REQUEST:
Without the pictures, reproduce the records that follow exactly.

SOURCE MATERIAL:
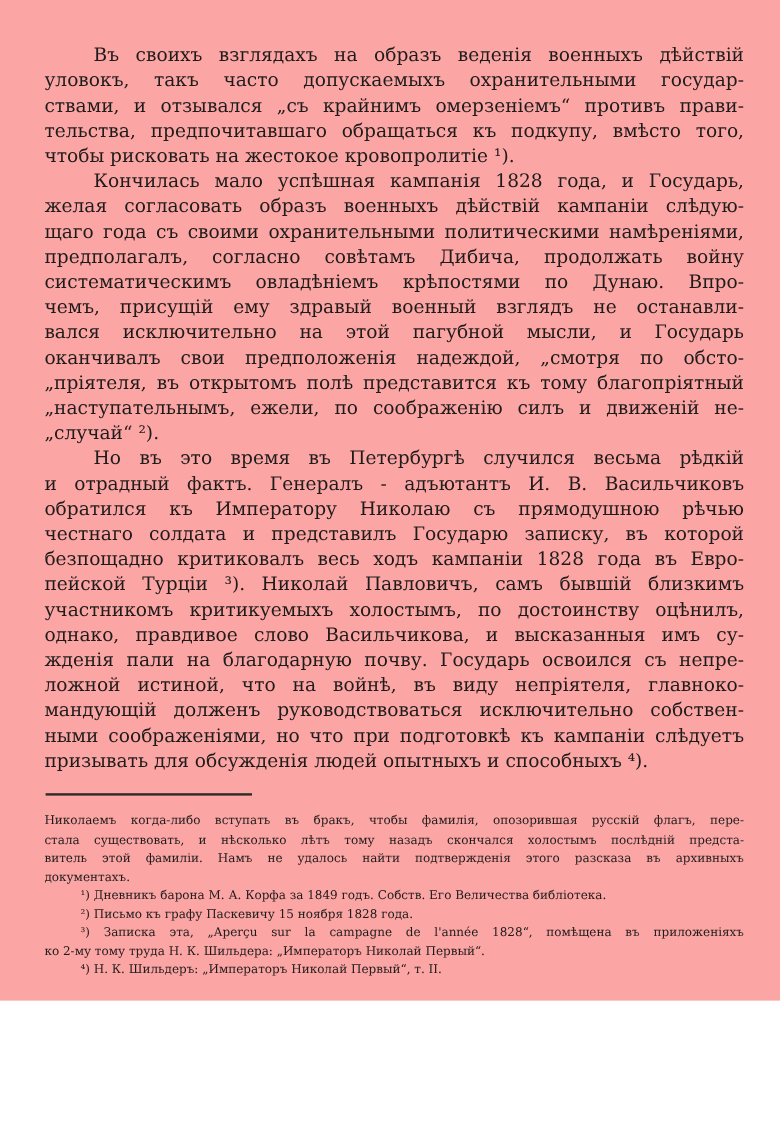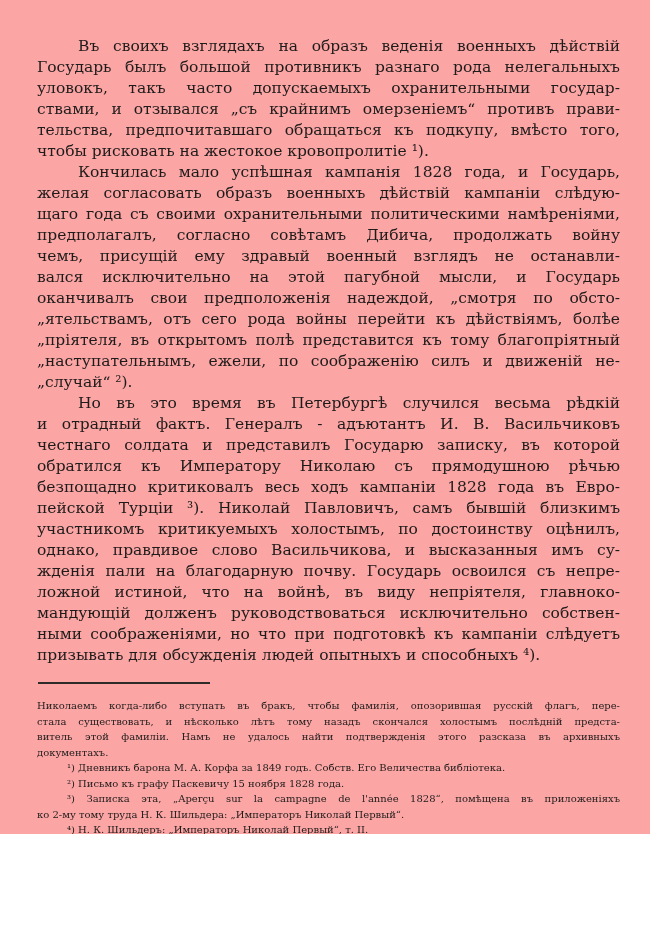--- a/index.html
+++ b/index.html
@@ -52,7 +52,6 @@
   <div id="body-paragraphs" class="body-text">
       <div class="para ind">
         <div class="line">Въ своихъ взглядахъ на образъ веденія военныхъ дѣйствій</div>
-        <div class="line">Государь былъ большой противникъ разнаго рода нелегальныхъ</div>
         <div class="line">уловокъ, такъ часто допускаемыхъ охранительными государ-</div>
         <div class="line">ствами, и отзывался „съ крайнимъ омерзеніемъ“ противъ прави-</div>
         <div class="line">тельства, предпочитавшаго обращаться къ подкупу, вмѣсто того,</div>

WRITTEN RESPONSE:
--- a/index.html
+++ b/index.html
@@ -52,7 +52,6 @@
   <div id="body-paragraphs" class="body-text">
       <div class="para ind">
         <div class="line">Въ своихъ взглядахъ на образъ веденія военныхъ дѣйствій</div>
-        <div class="line">Государь былъ большой противникъ разнаго рода нелегальныхъ</div>
         <div class="line">уловокъ, такъ часто допускаемыхъ охранительными государ-</div>
         <div class="line">ствами, и отзывался „съ крайнимъ омерзеніемъ“ противъ прави-</div>
         <div class="line">тельства, предпочитавшаго обращаться къ подкупу, вмѣсто того,</div>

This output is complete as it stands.